- **Supplied information**:

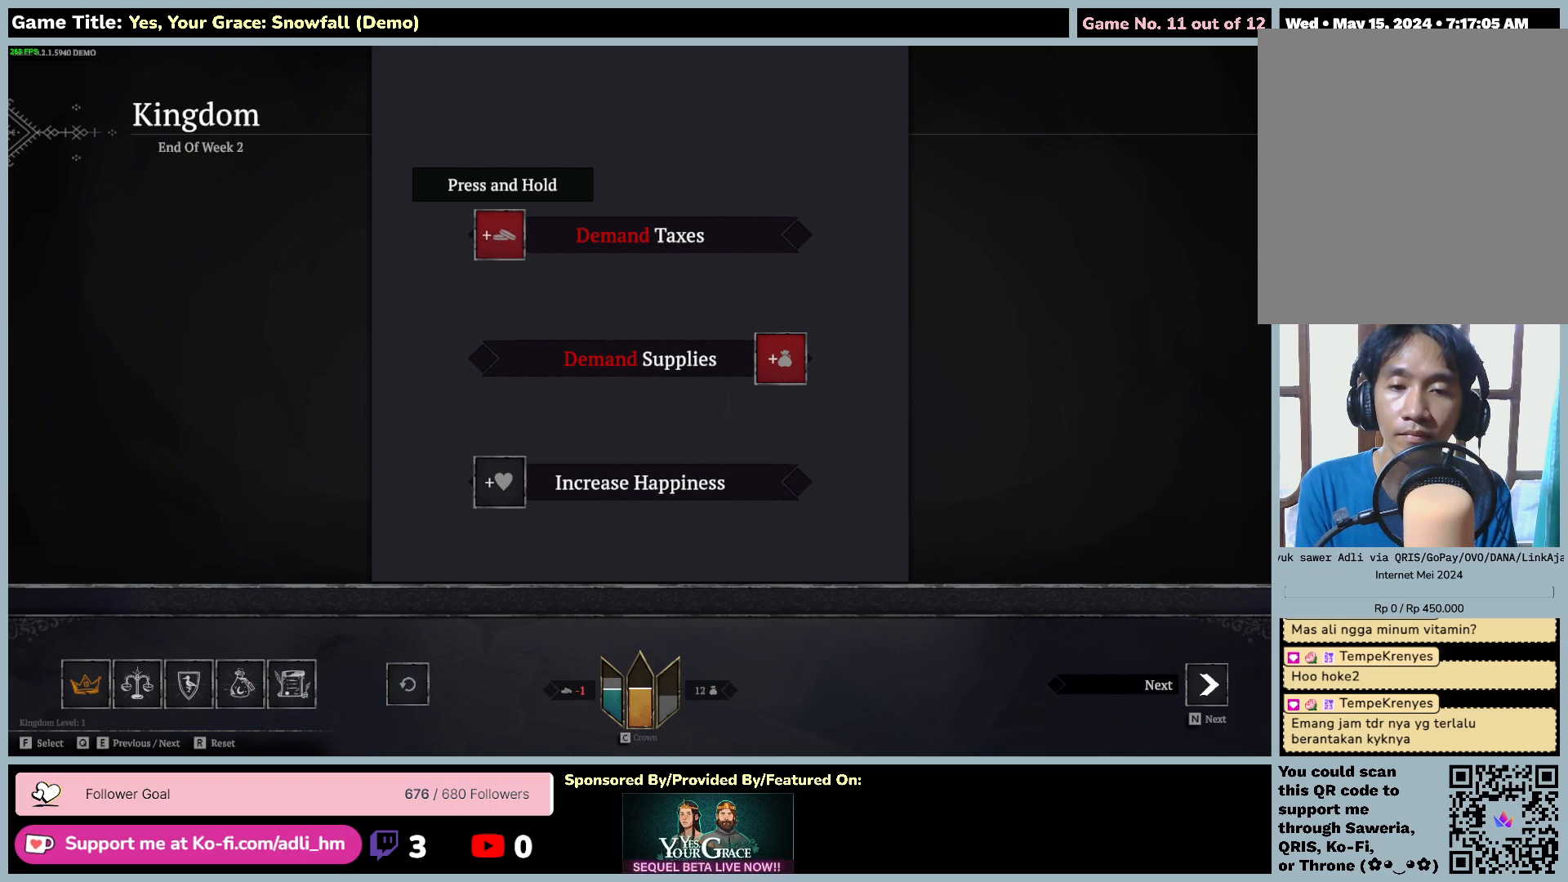
{"keys": ["f"], "mouse": [], "events": []}
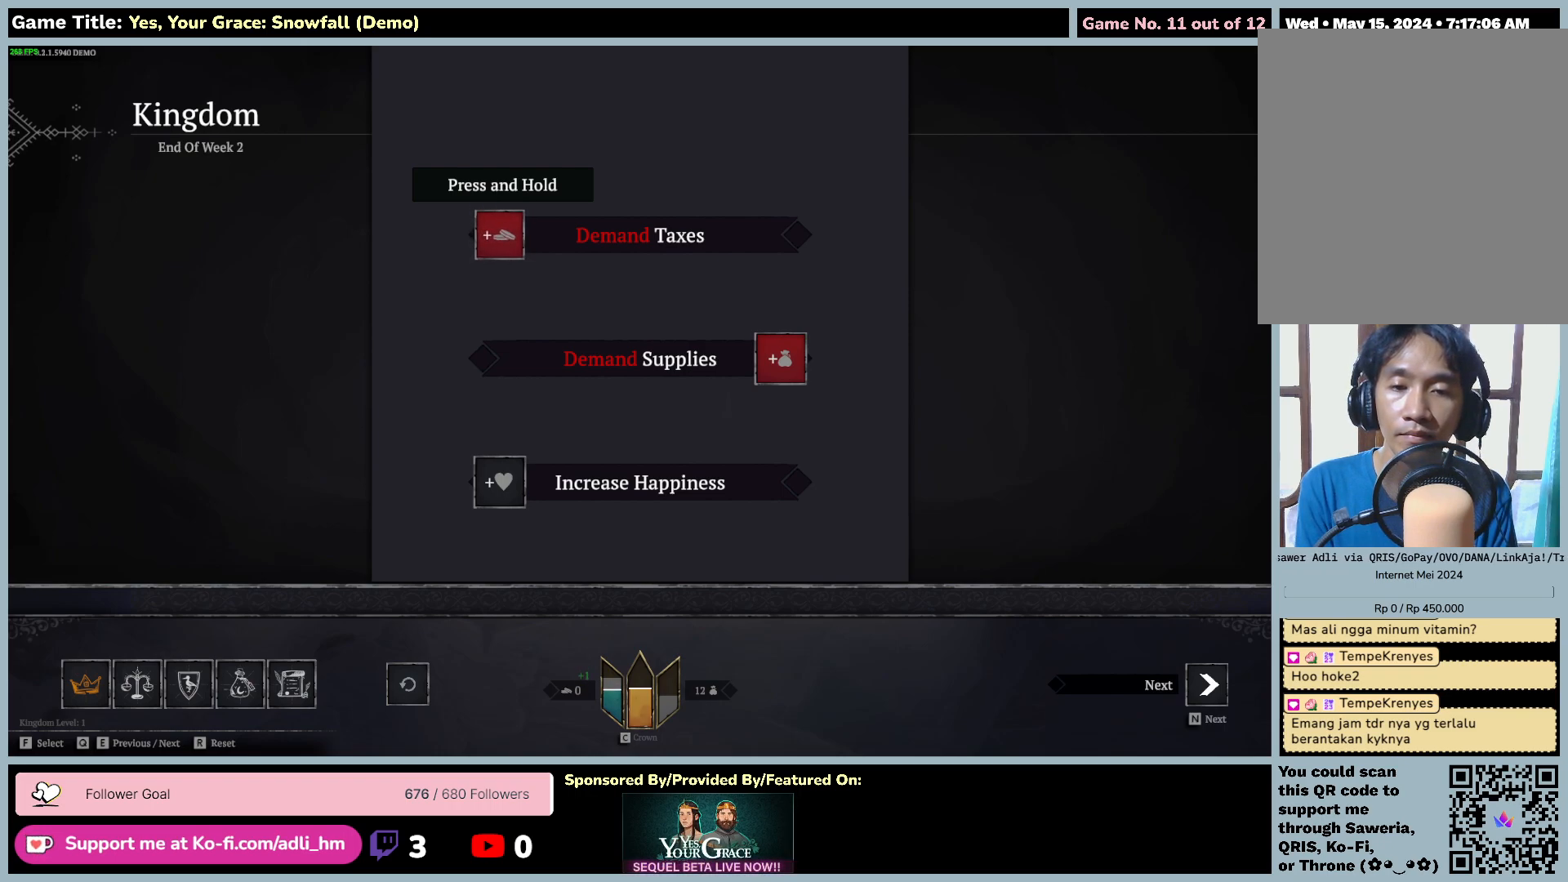
{"keys": [], "mouse": [], "events": [[417, "f", "up"]]}
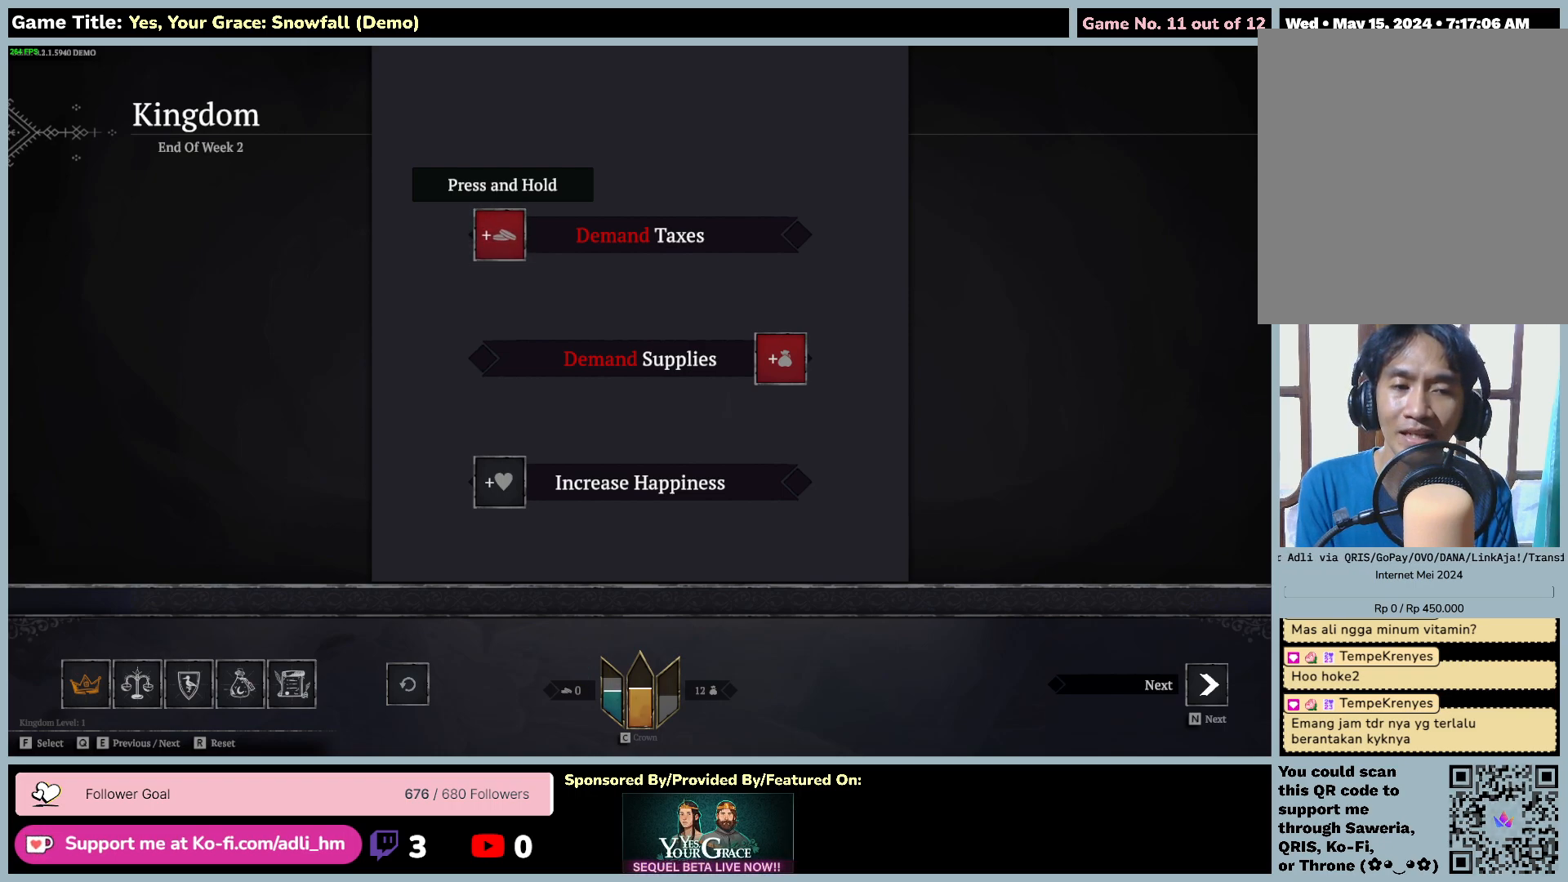
{"keys": [], "mouse": [], "events": []}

- **What is needed**:
Would you return the whole listing above exactly as written, skipping any image?

- **Answer below**:
{"keys": ["f"], "mouse": [], "events": []}
{"keys": [], "mouse": [], "events": [[417, "f", "up"]]}
{"keys": [], "mouse": [], "events": []}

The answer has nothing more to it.